▶ [文档片段]:
******

LeetCode之“树”：Binary Tree Level Order Traversal && Binary Tree Level Order Traversal II

Binary Tree Level Order Traversal

　　题目链接

　　题目要求：

　　Given a binary tree, return the level order traversal of its nodes' values. (ie, from left to right, level by level).

　　For example:
　　Given binary tree {3,9,20,#,#,15,7},

    3
   / 
  9  20
    /  
   15   7

　　return its level order traversal as:

[
  [3],
  [9,20],
  [15,7]
]

　　这道题利用宽度优先搜索就可以了，具体程序（8ms）如下：

/**
 * Definition for a binary tree node.
 * struct TreeNode {
 *     int val;
 *     TreeNode *left;
 *     TreeNode *right;
 *     TreeNode(int x) : val(x), left(NULL), right(NULL) {}
 * };
 */
class Solution {
public:
    vector<vector<int>> levelOrder(TreeNode* root) {
        vector<vector<int>> retVec;
        if(!root)
            return retVec;

        retVec.push_back(vector<int>{root->val});
        queue<TreeNode *> que;
        que.push(root);
        while(true)
        {
            vector<int> vec;
            queue<TreeNode *> q;
            while(!que.empty())
            {
                TreeNode *tree = que.front();
                que.pop();
                if(tree->left)
                {
                    vec.push_back((tree->left)->val);
                    q.push(tree->left);
                }
                if(tree->right)
                {
                    vec.push_back((tree->right)->val);
                    q.push(tree->right);
                }
            }
            
            if(!q.empty())
            {
                que = q;
                retVec.push_back(vec);
            }
            else
                break;
        }
        
        return retVec;
    }
};

Binary Tree Level Order Traversal II

　　题目链接

　　题目要求：

　　Given a binary tree, return the bottom-up level order traversal of its nodes' values. (ie, from left to right, level by level from leaf to root).

　　For example:
　　Given binary tree {3,9,20,#,#,15,7},

    3
   / 
  9  20
    /  
   15   7

　　return its bottom-up level order traversal as:

[
  [15,7],
  [9,20],
  [3]
]

　　这道题基本更上边的题目一样，我们只需要将上题的结果retVec最后再反转一下就可以了，即添加如下一行即可：

reverse(retVec.begin(), retVec.end());

　　这样的程序只要8ms，但下边基本一样的程序却要64ms：

/**
 * Definition for a binary tree node.

******

▶ [练习任务]:
1: 在二叉树层序遍历一文中，作者用什么方法解决第一道题？
2: 给出二叉树层序遍历一文最后一行之后的后续内容。

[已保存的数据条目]
******

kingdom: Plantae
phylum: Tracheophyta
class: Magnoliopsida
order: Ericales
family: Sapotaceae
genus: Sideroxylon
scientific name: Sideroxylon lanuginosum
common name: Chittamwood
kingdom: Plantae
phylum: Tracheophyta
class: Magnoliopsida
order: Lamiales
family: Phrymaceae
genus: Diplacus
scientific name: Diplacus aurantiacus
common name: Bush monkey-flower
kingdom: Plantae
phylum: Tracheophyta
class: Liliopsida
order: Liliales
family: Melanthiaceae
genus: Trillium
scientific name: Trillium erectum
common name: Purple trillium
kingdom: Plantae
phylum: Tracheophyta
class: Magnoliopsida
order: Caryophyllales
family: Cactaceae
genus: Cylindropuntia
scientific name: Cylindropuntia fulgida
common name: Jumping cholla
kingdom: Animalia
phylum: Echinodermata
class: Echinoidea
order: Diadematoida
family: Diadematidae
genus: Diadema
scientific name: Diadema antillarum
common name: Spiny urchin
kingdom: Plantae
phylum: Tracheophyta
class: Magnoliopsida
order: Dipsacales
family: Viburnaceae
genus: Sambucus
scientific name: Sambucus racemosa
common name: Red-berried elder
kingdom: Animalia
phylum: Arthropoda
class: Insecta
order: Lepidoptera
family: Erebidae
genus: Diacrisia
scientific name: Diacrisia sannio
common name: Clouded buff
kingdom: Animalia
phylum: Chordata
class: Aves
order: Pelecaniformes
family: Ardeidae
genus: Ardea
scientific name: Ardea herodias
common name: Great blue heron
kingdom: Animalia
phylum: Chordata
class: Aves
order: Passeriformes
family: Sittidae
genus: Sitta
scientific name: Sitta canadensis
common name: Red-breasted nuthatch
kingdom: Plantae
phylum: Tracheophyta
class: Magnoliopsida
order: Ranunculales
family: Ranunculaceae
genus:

******

▶ [逐题解答]:
1: 宽度优先搜索。

2:
 * struct TreeNode {
 *     int val;
 *     TreeNode *left;
 *     TreeNode *right;
 *     TreeNode(int x) : val(x), left(NULL), right(NULL) {}
 * };
 */
class Solution {
public:
    vector<vector<int>> levelOrderBottom(TreeNode* root) {
        vector<vector<int>> retVec;
        if(!root)
            return retVec;

        retVec.insert(retVec.begin(), vector<int>{root->val});
        queue<TreeNode *> que;
        que.push(root);
        while(true)
        {
            vector<int> vec;
            queue<TreeNode *> q;
            while(!que.empty())
            {
                TreeNode *tree = que.front();
                que.pop();
                if(tree->left)
                {
                    vec.push_back((tree->left)->val);
                    q.push(tree->left);
                }
                if(tree->right)
                {
                    vec.push_back((tree->right)->val);
                    q.push(tree->right);
                }
            }
            
            if(!q.empty())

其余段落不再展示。